=== Estratto della pagina ===
******

CHIESA INTERVISTA ALL’ORDINARIO MILITARE D’ITALIA MONSIGNOR ANGELO BAGNASCO:
I NOSTRI SOLDATI, LA FEDE E LA PACE

IL VANGELO IN MIMETICA

La sua è la diocesi più giovane in tutti i sensi: nata nel 1986, punta molto sulla pastorale giovanile. E i preti con le stellette? «Così siamo accolti meglio».

 

Il Vangelo è piccolo, si mette in tasca. Sulla copertina c’è scritto Parola di Dio e Vita Cristiana, con in oro lo stemma della diocesi militare d’Italia, che contiene tre parole: Fides, charitas, spes, "Fede, carità, speranza". Lo hanno stampato le Edizioni San Paolo e da qualche giorno ce l’hanno in mano tutti i nostri soldati in Irak e in Afghanistan. È il regalo del loro vescovo, l’Ordinario militare monsignor Angelo Bagnasco. Contiene i Vangeli, una raccolta di salmi, alcune parti del Compendio del catechismo della Chiesa cattolica e le principali preghiere. La copertina è un cartoncino mimetico verde.

  • Monsignor Bagnasco, si è già preparato alle critiche sulla scelta del Vangelo "in mimetica"?

«È un tocco che lo contraddistingue. Niente di più. Un simbolo di appartenenza, come si fa negli scout e in tante altre associazioni. A meno che non si voglia mettere in discussione l’intera cura pastorale delle Forze armate e l’esistenza dell’esercito. Mi sembra che oggi, in qualunque Paese, i militari sono parte della società, una parte sempre più consapevole del proprio ruolo in ordine alla sicurezza, alla prevenzione e alla costruzione della pace».

  • Il vescovo "militare" è diverso dagli altri vescovi?

«No. È maestro e pastore delle anime come qualunque altro. E i cappellani sono un po’ come i miei parroci. Piuttosto, è la diocesi dell’Ordinariato militare che ha caratteristiche uniche: intanto, non è legata a un territorio, ma a delle persone che, per ragioni di servizio, si spostano molto in Italia e, da quando esistono le missioni internazionali, anche all’estero. Nel tempo, la Chiesa si è posta il problema della loro cura pastorale specifica. Noi la chiamiamo pastorale d’ambiente ed è sempre stata una preoccupazione della Chiesa. A Genova, da dove io vengo, ci sono i cappellani del lavoro, poi abbiamo i cappellani delle navi, con la pastorale del mare. Anche quella tra i militari è una pastorale d’ambiente».

  • Perché avete le stellette?

******

=== Consegna A ===
Ricopia senza alcuna modifica la parte dei record che va dal loro inizio fino alla riga contenente "v(-36.62, 13.62) *", compresa quest'ultima.

******

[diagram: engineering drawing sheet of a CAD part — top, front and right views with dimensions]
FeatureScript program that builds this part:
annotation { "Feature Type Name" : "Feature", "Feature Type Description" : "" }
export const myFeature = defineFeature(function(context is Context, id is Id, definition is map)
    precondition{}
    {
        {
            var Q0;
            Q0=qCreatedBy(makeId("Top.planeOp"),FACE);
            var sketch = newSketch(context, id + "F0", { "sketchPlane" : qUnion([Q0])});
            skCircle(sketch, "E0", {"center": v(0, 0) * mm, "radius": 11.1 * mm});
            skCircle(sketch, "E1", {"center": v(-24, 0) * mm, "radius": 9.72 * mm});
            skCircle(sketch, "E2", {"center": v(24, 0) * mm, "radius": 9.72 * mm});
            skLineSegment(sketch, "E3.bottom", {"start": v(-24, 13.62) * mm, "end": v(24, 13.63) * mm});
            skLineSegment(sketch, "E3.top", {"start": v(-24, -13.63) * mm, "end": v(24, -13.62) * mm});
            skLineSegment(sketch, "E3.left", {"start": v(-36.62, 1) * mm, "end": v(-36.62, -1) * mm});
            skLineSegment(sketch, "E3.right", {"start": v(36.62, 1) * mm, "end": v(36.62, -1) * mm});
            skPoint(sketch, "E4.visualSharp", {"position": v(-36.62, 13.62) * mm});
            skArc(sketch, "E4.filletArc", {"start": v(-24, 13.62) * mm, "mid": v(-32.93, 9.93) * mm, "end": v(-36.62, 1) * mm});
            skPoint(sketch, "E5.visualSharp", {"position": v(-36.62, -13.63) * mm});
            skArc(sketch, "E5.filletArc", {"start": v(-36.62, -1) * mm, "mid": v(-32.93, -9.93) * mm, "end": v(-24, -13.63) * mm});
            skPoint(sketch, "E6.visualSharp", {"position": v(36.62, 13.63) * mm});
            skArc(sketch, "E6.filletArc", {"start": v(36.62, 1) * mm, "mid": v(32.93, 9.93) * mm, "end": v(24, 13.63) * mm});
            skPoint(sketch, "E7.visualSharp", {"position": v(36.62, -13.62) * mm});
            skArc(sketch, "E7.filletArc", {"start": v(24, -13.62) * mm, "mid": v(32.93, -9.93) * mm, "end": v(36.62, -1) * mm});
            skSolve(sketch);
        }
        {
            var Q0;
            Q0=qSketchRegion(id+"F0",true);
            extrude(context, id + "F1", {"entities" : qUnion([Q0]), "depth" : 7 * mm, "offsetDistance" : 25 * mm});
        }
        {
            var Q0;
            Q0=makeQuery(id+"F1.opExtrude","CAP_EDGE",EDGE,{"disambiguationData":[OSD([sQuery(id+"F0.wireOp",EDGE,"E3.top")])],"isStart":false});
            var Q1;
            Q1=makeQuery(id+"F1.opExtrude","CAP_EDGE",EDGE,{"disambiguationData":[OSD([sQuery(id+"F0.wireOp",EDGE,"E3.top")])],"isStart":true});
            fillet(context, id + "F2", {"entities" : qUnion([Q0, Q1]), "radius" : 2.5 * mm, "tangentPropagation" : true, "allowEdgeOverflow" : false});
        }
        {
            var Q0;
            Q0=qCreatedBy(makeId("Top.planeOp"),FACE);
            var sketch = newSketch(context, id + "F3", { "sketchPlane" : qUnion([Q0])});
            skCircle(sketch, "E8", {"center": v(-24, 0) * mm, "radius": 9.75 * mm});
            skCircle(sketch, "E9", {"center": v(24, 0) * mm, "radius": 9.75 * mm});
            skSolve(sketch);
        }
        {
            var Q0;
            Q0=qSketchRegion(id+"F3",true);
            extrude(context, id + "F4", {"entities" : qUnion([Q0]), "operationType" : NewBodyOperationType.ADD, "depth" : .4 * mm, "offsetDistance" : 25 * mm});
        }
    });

******

=== Consegna B ===
Secondo l'intervista, di che cosa è fatta la copertina del Vangelo regalato ai soldati?

=== Esito dell'esercizio A ===
[diagram: engineering drawing sheet of a CAD part — top, front and right views with dimensions]
FeatureScript program that builds this part:
annotation { "Feature Type Name" : "Feature", "Feature Type Description" : "" }
export const myFeature = defineFeature(function(context is Context, id is Id, definition is map)
    precondition{}
    {
        {
            var Q0;
            Q0=qCreatedBy(makeId("Top.planeOp"),FACE);
            var sketch = newSketch(context, id + "F0", { "sketchPlane" : qUnion([Q0])});
            skCircle(sketch, "E0", {"center": v(0, 0) * mm, "radius": 11.1 * mm});
            skCircle(sketch, "E1", {"center": v(-24, 0) * mm, "radius": 9.72 * mm});
            skCircle(sketch, "E2", {"center": v(24, 0) * mm, "radius": 9.72 * mm});
            skLineSegment(sketch, "E3.bottom", {"start": v(-24, 13.62) * mm, "end": v(24, 13.63) * mm});
            skLineSegment(sketch, "E3.top", {"start": v(-24, -13.63) * mm, "end": v(24, -13.62) * mm});
            skLineSegment(sketch, "E3.left", {"start": v(-36.62, 1) * mm, "end": v(-36.62, -1) * mm});
            skLineSegment(sketch, "E3.right", {"start": v(36.62, 1) * mm, "end": v(36.62, -1) * mm});
            skPoint(sketch, "E4.visualSharp", {"position": v(-36.62, 13.62) * mm});

=== Esito dell'esercizio B ===
La copertina è un cartoncino mimetico verde.